Opening March 29 at the Whitney, Spilling Over: Painting Color in the 1960s gathers paintings from the 1960s and early 1970s that inventively use bold, saturated, and even hallucinatory color to activate perception. During this period, many artists adopted acrylic paint—a newly available, plastic-based medium—and explored its expansive technical possibilities and wider range of hues. Color Field painters poured paint and stained unprimed canvas, dramatizing painting’s materiality and visual force.

Painters associated with Op art deployed pattern, geometric arrangement, and intense color combinations to emphasize that vision is a commingling of physical response and unconscious association. At the same historical moment, an emerging generation of artists of color and women explored color’s capacity to articulate new questions about perception, specifically its relation to race, gender, and the coding of space.
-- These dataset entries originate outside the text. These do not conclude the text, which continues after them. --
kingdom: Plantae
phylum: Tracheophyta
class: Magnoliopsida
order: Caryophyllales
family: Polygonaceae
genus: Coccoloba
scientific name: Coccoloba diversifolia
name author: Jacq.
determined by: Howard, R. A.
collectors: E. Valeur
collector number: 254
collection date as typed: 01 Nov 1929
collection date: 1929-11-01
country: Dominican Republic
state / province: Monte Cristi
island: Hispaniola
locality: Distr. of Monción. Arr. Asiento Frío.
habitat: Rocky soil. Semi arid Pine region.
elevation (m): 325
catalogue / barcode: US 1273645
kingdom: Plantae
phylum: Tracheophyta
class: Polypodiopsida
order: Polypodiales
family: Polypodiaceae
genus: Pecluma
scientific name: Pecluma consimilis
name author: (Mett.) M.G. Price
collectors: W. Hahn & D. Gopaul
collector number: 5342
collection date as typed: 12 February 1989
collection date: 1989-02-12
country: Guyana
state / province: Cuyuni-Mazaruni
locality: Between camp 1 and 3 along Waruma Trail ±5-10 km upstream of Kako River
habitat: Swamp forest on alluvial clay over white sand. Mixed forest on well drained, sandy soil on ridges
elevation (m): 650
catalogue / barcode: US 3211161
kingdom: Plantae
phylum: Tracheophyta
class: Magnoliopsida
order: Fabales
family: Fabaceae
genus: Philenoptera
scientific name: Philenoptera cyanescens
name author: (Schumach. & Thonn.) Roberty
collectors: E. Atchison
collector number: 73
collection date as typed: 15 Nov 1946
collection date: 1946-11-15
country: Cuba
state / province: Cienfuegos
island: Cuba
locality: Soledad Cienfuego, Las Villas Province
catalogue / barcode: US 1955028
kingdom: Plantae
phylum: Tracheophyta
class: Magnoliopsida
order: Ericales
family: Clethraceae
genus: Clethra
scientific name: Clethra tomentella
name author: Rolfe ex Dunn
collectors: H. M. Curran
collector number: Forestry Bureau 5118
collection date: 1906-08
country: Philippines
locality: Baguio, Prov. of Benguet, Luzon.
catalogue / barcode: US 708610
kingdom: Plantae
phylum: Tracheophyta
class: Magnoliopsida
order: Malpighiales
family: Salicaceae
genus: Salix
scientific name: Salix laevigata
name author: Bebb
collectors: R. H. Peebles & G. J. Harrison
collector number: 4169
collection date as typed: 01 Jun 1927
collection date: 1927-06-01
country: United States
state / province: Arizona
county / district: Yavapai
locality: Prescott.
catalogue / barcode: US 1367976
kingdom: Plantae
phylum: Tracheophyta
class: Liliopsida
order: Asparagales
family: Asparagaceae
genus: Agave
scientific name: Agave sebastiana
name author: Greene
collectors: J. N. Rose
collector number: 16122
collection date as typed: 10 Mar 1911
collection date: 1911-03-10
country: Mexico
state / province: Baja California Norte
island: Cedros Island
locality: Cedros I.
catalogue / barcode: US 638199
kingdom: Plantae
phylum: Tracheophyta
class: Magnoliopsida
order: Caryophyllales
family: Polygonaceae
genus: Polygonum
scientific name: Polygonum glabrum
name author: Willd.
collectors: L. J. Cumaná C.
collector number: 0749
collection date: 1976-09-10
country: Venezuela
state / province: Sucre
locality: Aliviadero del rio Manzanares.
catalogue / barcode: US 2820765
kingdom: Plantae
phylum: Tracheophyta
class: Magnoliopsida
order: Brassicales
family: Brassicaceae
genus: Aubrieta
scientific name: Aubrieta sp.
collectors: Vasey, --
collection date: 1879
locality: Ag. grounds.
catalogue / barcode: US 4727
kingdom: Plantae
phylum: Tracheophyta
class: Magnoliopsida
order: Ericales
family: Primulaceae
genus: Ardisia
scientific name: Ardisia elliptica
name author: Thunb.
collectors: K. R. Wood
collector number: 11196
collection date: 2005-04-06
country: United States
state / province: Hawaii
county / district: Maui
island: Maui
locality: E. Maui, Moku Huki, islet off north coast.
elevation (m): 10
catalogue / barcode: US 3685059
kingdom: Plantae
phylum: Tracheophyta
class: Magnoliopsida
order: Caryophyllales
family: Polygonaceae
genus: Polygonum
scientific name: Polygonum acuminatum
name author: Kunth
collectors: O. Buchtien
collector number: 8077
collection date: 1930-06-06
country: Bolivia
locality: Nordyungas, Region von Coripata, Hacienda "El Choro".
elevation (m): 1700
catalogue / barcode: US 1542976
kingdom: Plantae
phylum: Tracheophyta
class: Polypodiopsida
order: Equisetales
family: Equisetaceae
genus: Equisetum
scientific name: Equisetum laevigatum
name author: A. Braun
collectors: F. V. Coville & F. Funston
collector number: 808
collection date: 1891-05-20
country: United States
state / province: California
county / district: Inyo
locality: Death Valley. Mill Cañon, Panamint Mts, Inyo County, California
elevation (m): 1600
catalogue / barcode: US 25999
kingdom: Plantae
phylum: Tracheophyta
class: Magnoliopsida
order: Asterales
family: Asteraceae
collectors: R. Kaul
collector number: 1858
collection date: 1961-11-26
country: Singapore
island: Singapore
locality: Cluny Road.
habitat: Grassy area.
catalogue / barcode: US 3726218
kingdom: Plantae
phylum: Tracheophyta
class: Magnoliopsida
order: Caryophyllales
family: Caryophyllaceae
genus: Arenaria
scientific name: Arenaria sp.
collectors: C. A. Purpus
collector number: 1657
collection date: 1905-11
The exhibition looks to the divergent ways color can be equally a formal problem and a political statement.

Drawn entirely from the Whitney’s collection, Spilling Over includes important recently acquired works by Emma Amos and Kay WalkingStick, as well as paintings that entered the collection soon after they were made, by artists such as Alvin Loving, Ellsworth Kelly, Miriam Schapiro, and Frank Stella, among others. The title comes from a quote by artist Bob Thompson, whose work is also presented. He said, “I paint many paintings that tell me slowly that I have something inside of me that is just bursting, twisting, sticking, spilling over to get out. Out into souls and mouths and eyes that have never seen before.” Spilling Overdemonstrates how painting retained an urgency for artists who wanted to see anew.